RBSE Maths Chapter 15: Additional Important Questions and Solutions
Question 1: A brick manufacturer has two depots A and B with a storage capacity of 30,000 and 20,000 bricks. He takes the order from three builders P, Q and R of 15,000, 20,000 and 15,000 numbers of bricks.
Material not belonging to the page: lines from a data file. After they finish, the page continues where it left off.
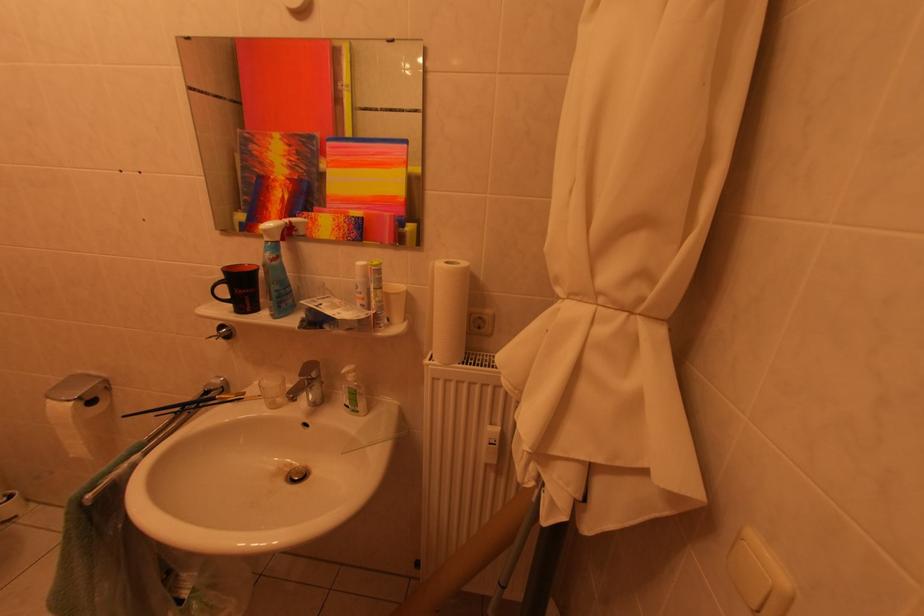
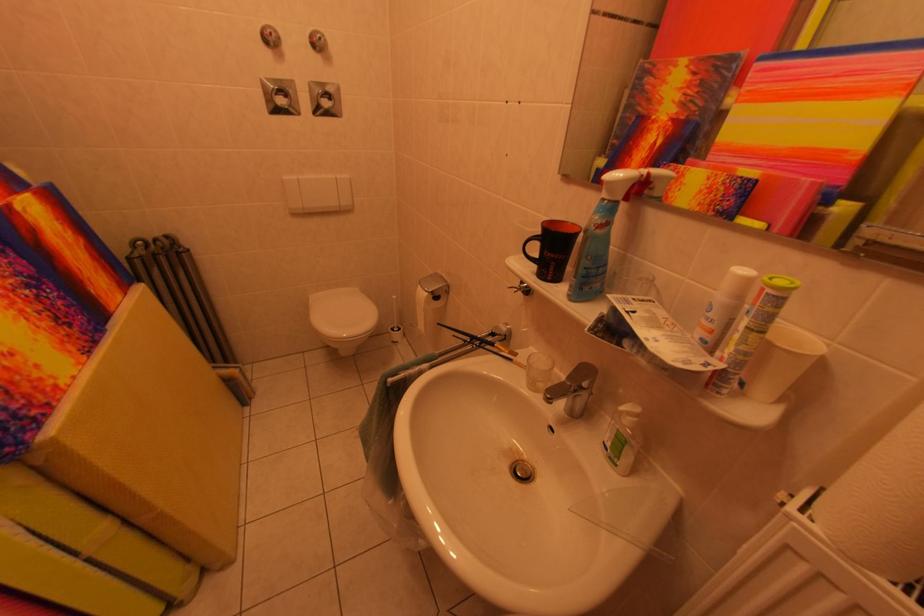
Where in the second image is the point corresponding to (309,379) from the first image?

(578, 382)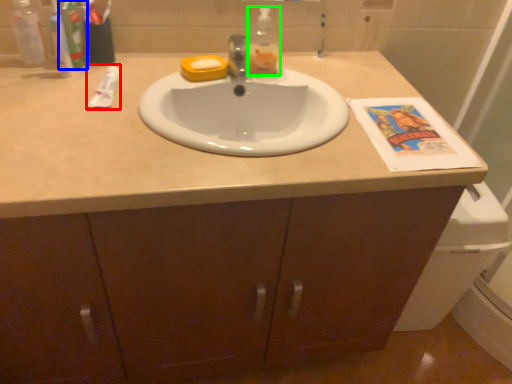
Question: Estimate the real-world distances between objects in this image. Which object is farther from toothpaste (highlighted by a red box), toiletry (highlighted by a blue box) or bottle (highlighted by a green box)?

Choices:
 (A) toiletry
 (B) bottle

Answer: (B)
The cost of transportation to deliver 1000 bricks is given below in the table.
From/To 
P 
Q 
R 
A 
40 
20 
30 
B 
20 
60 
40 
Keeping the transportation cost minimum, how would the manufacturer send the bricks.?
Solution:
Let us assume, Depot A supplies x thousand bricks to builder P and y thousand to builder Q.
And the remaining bricks (30 – x – y) will be supplied to builder R.
Thus, the cost of transportation from builder A to builder P, Q and R are Rs. 40x, Rs. 20y and Rs. 30(30 – x – y) respectively.
From the Depot B the number of bricks supplied to builder P = (15 – x) thousands
Number of bricks supplied to builder Q = (20 – y)
and the number of bricks supplied to builder R = 20 – (15 – x + 20 – y) = (x + y – 15)
Thus, the cost of transportation from depot B to builders P, Q and R are Rs. 20(15 – x), Rs. 60(20 – x) and Rs. 40(x + y – 15).
Hence, the total cost of transportation from both depots A and B to the builders P, Q and R is:
Z = 40x + 20y + 30(30 – x – y) + 20(15 – x) + 60(20 – y) + 40(x + y – 15)
= 30x – 30y + 1800
Mathematical formulation of Linear Programming Problem is:
Minimize Z = 30x – 30y + 1800
Subject to the constraints
x + y ≤ 30
x ≤ 15
y ≤ 20
x + y ≥ 15
x ≥ 0
y ≥ 0
Converting these inequalities into the equations:
x + y = 30 ….(i)
x = 15 ….(ii)
y = 20 ….(iii)
x + y = 15 ….(iv)
x = 0 ….(v)
y = 0 ….(vi)
Region represented by x + y ≤ 30, i.e. the line x + y = 30, meets the coordinate axes at ,A(30, 0) and B(0, 30).
Region represented by x ≤ 15, i.e. the line x = 15 is parallel to the yaxis and its every point will satisfy the inequality in the first quadrant.
Region represented by y ≤ 20, i.e. the line y = 20 is parallel to the xaxis and its every point will satisfy the inequality in the first quadrant.
Region represented by x + y ≥ 15, i.e. the line x + y = 15 meets the coordinate axes at the points C(15, 0) and D(0, 15).
Region represented by x ≥ 0, y ≥ 0 is the every point in the first quadrant that satisfies these inequalities.
Thus, the shaded region CJKED (in the graph) represents the feasible solution region of the LPP.
The corner points of this region are C(15, 0), J(15, 15), K(10, 20), E(0, 20) and D(0, 15).
The value of the objective at these corner points is given in the below table.
Corner point 
Value of Z = 30x – 30y + 1800 

C(15, 0) 
Z = 30(15) – 30(0) + 1800 = 2250 

J(15, 15) 
Z = 30(15) – 30(15) + 1800 = 1800 

K(10, 20) 
Z = 30(10) – 30(20) + 1800 = 1500 

E(0, 20) 
Z = 30(0) – 30(20) + 1800 = 1200 
Minimum 
D(0, 15) 
Z = 30(0) – 30(15) + 1800 = 1350 
Therefore, from depot A, the builders P, Q and R should be supplied 0, 20000, 10000 number of bricks and from depot B, the builders P, Q and R should be supplied, 15000, 0, 5000 number of bricks.